▸ Exercise
Copy out the records below word for word, leaving out the pictures.
*** Opening of Records provided ***
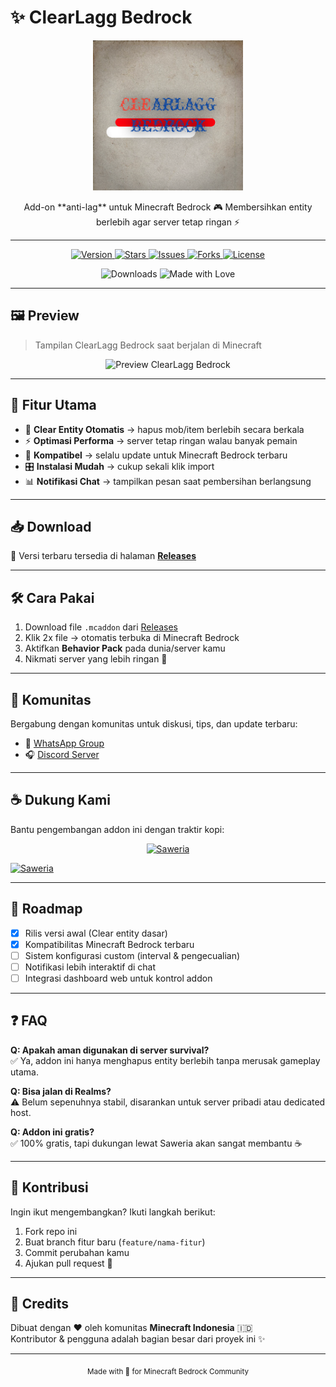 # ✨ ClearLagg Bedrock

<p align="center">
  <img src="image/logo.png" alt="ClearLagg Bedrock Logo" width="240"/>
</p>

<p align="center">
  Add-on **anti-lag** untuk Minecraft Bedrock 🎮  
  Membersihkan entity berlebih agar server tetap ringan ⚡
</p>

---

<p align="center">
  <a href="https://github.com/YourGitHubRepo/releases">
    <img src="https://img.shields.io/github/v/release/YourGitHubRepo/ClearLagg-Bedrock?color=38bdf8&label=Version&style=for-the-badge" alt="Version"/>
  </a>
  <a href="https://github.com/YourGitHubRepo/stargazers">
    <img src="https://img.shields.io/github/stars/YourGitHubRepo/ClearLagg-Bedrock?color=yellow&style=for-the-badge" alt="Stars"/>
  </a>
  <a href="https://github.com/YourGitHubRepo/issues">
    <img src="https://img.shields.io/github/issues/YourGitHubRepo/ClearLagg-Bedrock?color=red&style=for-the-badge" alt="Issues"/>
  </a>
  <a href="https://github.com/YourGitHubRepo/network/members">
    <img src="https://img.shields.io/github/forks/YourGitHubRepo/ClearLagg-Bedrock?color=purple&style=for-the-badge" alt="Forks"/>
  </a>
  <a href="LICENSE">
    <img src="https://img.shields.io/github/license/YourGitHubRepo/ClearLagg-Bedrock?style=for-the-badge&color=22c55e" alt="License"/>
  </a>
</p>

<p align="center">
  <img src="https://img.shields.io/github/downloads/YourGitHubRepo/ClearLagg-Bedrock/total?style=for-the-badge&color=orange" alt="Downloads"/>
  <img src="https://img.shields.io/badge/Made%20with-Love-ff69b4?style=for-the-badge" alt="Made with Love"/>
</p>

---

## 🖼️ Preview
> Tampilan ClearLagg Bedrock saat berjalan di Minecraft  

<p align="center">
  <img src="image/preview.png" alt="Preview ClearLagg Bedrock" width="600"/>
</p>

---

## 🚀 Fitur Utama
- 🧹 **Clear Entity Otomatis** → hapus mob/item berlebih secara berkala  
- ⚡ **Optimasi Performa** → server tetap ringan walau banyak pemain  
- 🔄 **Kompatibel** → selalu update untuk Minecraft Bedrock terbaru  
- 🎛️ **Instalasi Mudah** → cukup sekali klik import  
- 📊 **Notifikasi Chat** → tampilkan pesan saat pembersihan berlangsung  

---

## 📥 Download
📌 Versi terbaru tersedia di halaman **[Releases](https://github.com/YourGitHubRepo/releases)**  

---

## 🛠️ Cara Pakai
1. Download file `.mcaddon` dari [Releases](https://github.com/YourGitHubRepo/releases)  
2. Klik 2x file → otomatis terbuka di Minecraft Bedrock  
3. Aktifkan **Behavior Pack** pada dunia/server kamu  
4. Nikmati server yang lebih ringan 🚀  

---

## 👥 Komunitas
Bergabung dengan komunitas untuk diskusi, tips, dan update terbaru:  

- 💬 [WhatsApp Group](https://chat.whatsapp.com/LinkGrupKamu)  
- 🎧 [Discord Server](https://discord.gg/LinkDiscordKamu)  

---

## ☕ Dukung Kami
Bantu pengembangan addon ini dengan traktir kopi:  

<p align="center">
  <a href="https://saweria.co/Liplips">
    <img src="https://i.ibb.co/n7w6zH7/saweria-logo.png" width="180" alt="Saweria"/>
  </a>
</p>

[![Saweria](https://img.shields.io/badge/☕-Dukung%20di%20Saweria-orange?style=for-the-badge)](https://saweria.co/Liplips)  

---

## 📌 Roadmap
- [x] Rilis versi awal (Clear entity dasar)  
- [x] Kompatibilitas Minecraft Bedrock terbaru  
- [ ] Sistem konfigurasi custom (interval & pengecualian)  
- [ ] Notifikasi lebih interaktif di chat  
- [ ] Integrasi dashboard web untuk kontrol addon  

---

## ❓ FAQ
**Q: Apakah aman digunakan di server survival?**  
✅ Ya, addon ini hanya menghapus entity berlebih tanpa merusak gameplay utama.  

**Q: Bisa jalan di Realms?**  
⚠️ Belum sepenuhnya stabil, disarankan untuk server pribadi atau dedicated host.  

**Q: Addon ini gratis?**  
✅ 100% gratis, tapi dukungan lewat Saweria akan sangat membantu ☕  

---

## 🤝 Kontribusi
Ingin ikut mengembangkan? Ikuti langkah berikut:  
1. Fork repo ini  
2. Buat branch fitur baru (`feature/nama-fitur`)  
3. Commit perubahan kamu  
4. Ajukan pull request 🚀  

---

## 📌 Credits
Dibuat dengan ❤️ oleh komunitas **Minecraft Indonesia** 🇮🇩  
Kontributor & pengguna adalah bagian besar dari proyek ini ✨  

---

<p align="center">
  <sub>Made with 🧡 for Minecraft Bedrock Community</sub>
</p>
*** Close of Records provided ***
▸ Finished exercise
 # ✨ ClearLagg Bedrock

<p align="center">
  <img src="image/logo.png" alt="ClearLagg Bedrock Logo" width="240"/>
</p>

<p align="center">
  Add-on **anti-lag** untuk Minecraft Bedrock 🎮  
  Membersihkan entity berlebih agar server tetap ringan ⚡
</p>

---

<p align="center">
  <a href="https://github.com/YourGitHubRepo/releases">
    <img src="https://img.shields.io/github/v/release/YourGitHubRepo/ClearLagg-Bedrock?color=38bdf8&label=Version&style=for-the-badge" alt="Version"/>
  </a>
  <a href="https://github.com/YourGitHubRepo/stargazers">
    <img src="https://img.shields.io/github/stars/YourGitHubRepo/ClearLagg-Bedrock?color=yellow&style=for-the-badge" alt="Stars"/>
  </a>
  <a href="https://github.com/YourGitHubRepo/issues">
    <img src="https://img.shields.io/github/issues/YourGitHubRepo/ClearLagg-Bedrock?color=red&style=for-the-badge" alt="Issues"/>
  </a>
  <a href="https://github.com/YourGitHubRepo/network/members">
    <img src="https://img.shields.io/github/forks/YourGitHubRepo/ClearLagg-Bedrock?color=purple&style=for-the-badge" alt="Forks"/>
  </a>
  <a href="LICENSE">
    <img src="https://img.shields.io/github/license/YourGitHubRepo/ClearLagg-Bedrock?style=for-the-badge&color=22c55e" alt="License"/>
  </a>
</p>

<p align="center">
  <img src="https://img.shields.io/github/downloads/YourGitHubRepo/ClearLagg-Bedrock/total?style=for-the-badge&color=orange" alt="Downloads"/>
  <img src="https://img.shields.io/badge/Made%20with-Love-ff69b4?style=for-the-badge" alt="Made with Love"/>
</p>

---

## 🖼️ Preview
> Tampilan ClearLagg Bedrock saat berjalan di Minecraft  

<p align="center">
  <img src="image/preview.png" alt="Preview ClearLagg Bedrock" width="600"/>
</p>

---

## 🚀 Fitur Utama
- 🧹 **Clear Entity Otomatis** → hapus mob/item berlebih secara berkala  
- ⚡ **Optimasi Performa** → server tetap ringan walau banyak pemain  
- 🔄 **Kompatibel** → selalu update untuk Minecraft Bedrock terbaru  
- 🎛️ **Instalasi Mudah** → cukup sekali klik import  
- 📊 **Notifikasi Chat** → tampilkan pesan saat pembersihan berlangsung  

---

## 📥 Download
📌 Versi terbaru tersedia di halaman **[Releases](https://github.com/YourGitHubRepo/releases)**  

---

## 🛠️ Cara Pakai
1. Download file `.mcaddon` dari [Releases](https://github.com/YourGitHubRepo/releases)  
2. Klik 2x file → otomatis terbuka di Minecraft Bedrock  
3. Aktifkan **Behavior Pack** pada dunia/server kamu  
4. Nikmati server yang lebih ringan 🚀  

---

## 👥 Komunitas
Bergabung dengan komunitas untuk diskusi, tips, dan update terbaru:  

- 💬 [WhatsApp Group](https://chat.whatsapp.com/LinkGrupKamu)  
- 🎧 [Discord Server](https://discord.gg/LinkDiscordKamu)  

---

## ☕ Dukung Kami
Bantu pengembangan addon ini dengan traktir kopi:  

<p align="center">
  <a href="https://saweria.co/Liplips">
    <img src="https://i.ibb.co/n7w6zH7/saweria-logo.png" width="180" alt="Saweria"/>
  </a>
</p>

[![Saweria](https://img.shields.io/badge/☕-Dukung%20di%20Saweria-orange?style=for-the-badge)](https://saweria.co/Liplips)  

---

## 📌 Roadmap
- [x] Rilis versi awal (Clear entity dasar)  
- [x] Kompatibilitas Minecraft Bedrock terbaru  
- [ ] Sistem konfigurasi custom (interval & pengecualian)  
- [ ] Notifikasi lebih interaktif di chat  
- [ ] Integrasi dashboard web untuk kontrol addon  

---

## ❓ FAQ
**Q: Apakah aman digunakan di server survival?**  
✅ Ya, addon ini hanya menghapus entity berlebih tanpa merusak gameplay utama.  

**Q: Bisa jalan di Realms?**  
⚠️ Belum sepenuhnya stabil, disarankan untuk server pribadi atau dedicated host.  

**Q: Addon ini gratis?**  
✅ 100% gratis, tapi dukungan lewat Saweria akan sangat membantu ☕  

---

## 🤝 Kontribusi
Ingin ikut mengembangkan? Ikuti langkah berikut:  
1. Fork repo ini  
2. Buat branch fitur baru (`feature/nama-fitur`)  
3. Commit perubahan kamu  
4. Ajukan pull request 🚀  

---

## 📌 Credits
Dibuat dengan ❤️ oleh komunitas **Minecraft Indonesia** 🇮🇩  
Kontributor & pengguna adalah bagian besar dari proyek ini ✨  

---

<p align="center">
  <sub>Made with 🧡 for Minecraft Bedrock Community</sub>
</p>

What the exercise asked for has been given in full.